L’installation a-t-elle été conçue en fonction d’une participation du public?
Daniel : Nous voulions que les gens expérimentent notre pièce de leur propre point de vue. Nous avons d’abord essayé de mettre l’accent sur la façon dont on peut influencer ce qu’on voit selon l’endroit où on se trouve. C’est en quelque sorte la première idée que nous avons présentée au Musée. Celle-ci a ensuite évolué pour intégrer l’intelligence artificielle qui influence l’expérience, peu importe où on se situe.
Comment s’est passée votre collaboration avec le Musée McCord Stewart?
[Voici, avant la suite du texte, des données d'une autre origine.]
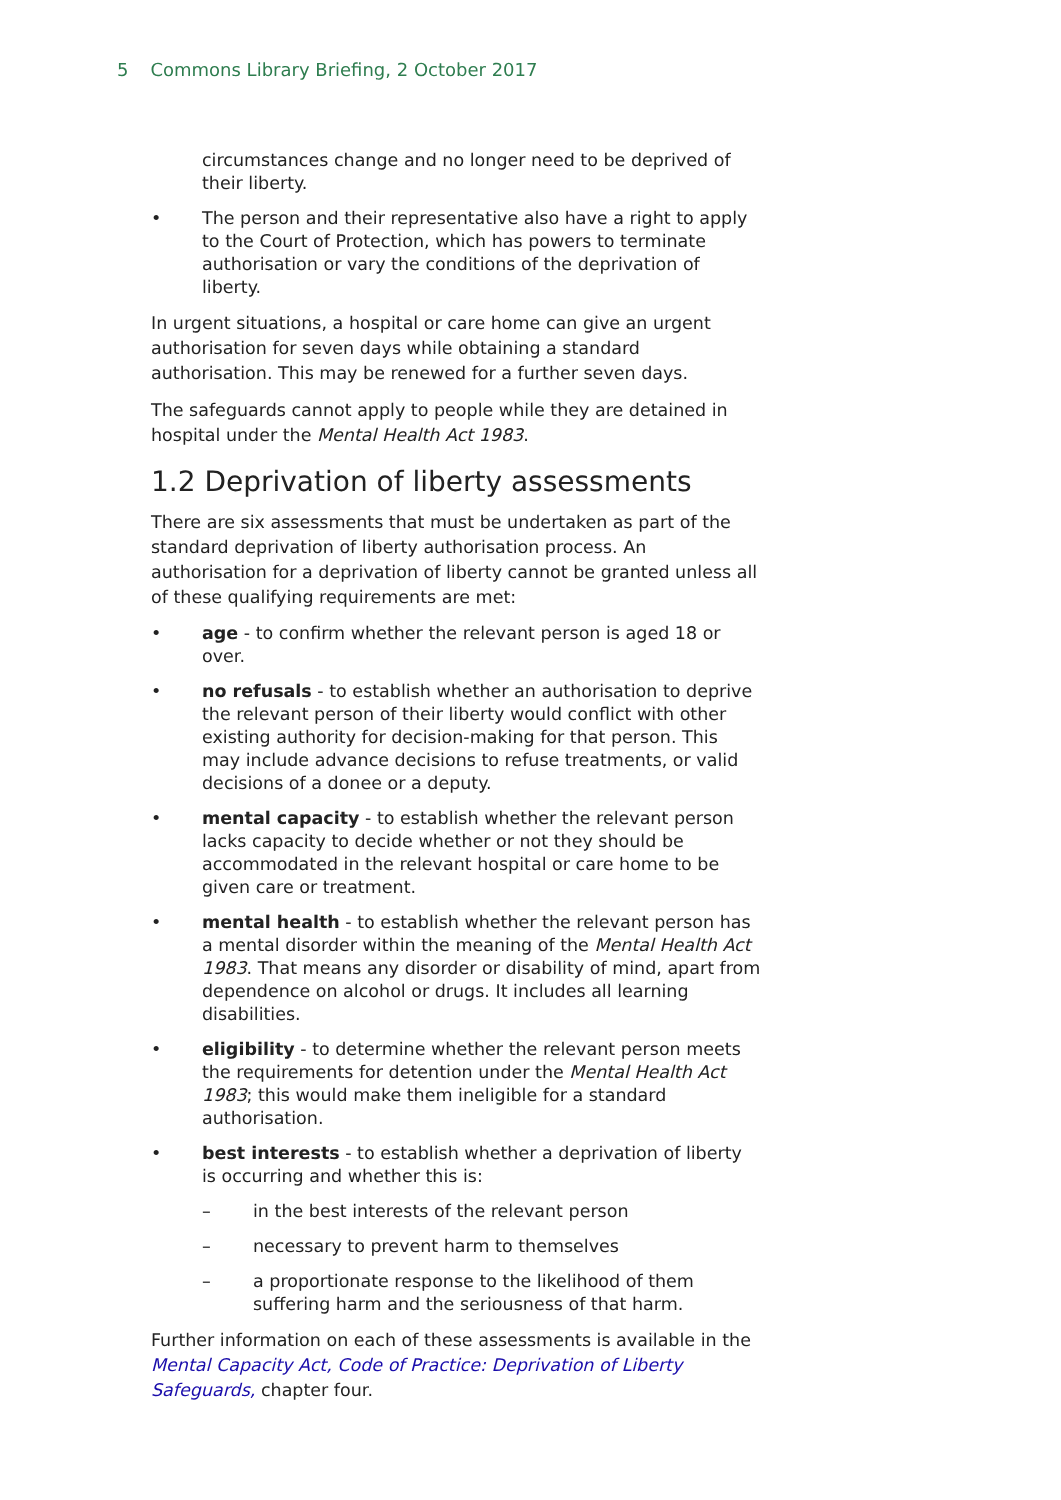5 Commons Library Briefing, 2 October 2017
circumstances change and no longer need to be deprived of their liberty.
• The person and their representative also have a right to apply to the Court of Protection, which has powers to terminate authorisation or vary the conditions of the deprivation of liberty.
In urgent situations, a hospital or care home can give an urgent authorisation for seven days while obtaining a standard authorisation. This may be renewed for a further seven days.
The safeguards cannot apply to people while they are detained in hospital under the Mental Health Act 1983.
1.2 Deprivation of liberty assessments
There are six assessments that must be undertaken as part of the standard deprivation of liberty authorisation process. An authorisation for a deprivation of liberty cannot be granted unless all of these qualifying requirements are met:
• age - to confirm whether the relevant person is aged 18 or over.
• no refusals - to establish whether an authorisation to deprive the relevant person of their liberty would conflict with other existing authority for decision-making for that person. This may include advance decisions to refuse treatments, or valid decisions of a donee or a deputy.
• mental capacity - to establish whether the relevant person lacks capacity to decide whether or not they should be accommodated in the relevant hospital or care home to be given care or treatment.
• mental health - to establish whether the relevant person has a mental disorder within the meaning of the Mental Health Act 1983. That means any disorder or disability of mind, apart from dependence on alcohol or drugs. It includes all learning disabilities.
• eligibility - to determine whether the relevant person meets the requirements for detention under the Mental Health Act 1983; this would make them ineligible for a standard authorisation.
• best interests - to establish whether a deprivation of liberty is occurring and whether this is:
– in the best interests of the relevant person
– necessary to prevent harm to themselves
– a proportionate response to the likelihood of them suffering harm and the seriousness of that harm.
Further information on each of these assessments is available in the Mental Capacity Act, Code of Practice: Deprivation of Liberty Safeguards, chapter four.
Daniel : Le Musée nous a parlé de l’exposition, et nous avons commencé à travailler avec Catherine K. Laflamme (chargée de projet de l’exposition) et Stéphanie Poisson (cheffe de la Diffusion numérique, Collections et expositions). Le Musée nous a fait confiance et nous a donné carte blanche. C’était très important que notre pièce véhicule la vision de l’exposition et ce fut très enrichissant de pouvoir les consulter.
Alice : Nous nous sommes rencontrés chaque semaine. Elles sont venues ici [au studio] pour expérimenter chaque prototype.
La première version a-t-elle évolué ou si elle est demeurée inchangée durant tout le processus?
Alice : Au début, nous avions pensé utiliser du papier lenticulaire, qui produit un effet 3D permettant de voir quelque chose de différent de chaque côté. Nous avons créé le prototype d’après cette idée, mais il y avait des limites sur le plan de l’échelle.
Xavier : Lorsqu’Alice m’a parlé du projet, je me suis dit OK, je vais y aller le matin et tout sera fini à midi. [Tout le monde rit.] Finalement, nous y sommes allés pendant des semaines. Je pensais que nous ferions la cartographie et que ce serait terminé, mais chaque semaine, nous installions le projecteur pour constater qu’il fallait le déplacer juste un peu, pour ensuite refaire la cartographie, le déplacer un peu, et reprendre la cartographier encore une fois…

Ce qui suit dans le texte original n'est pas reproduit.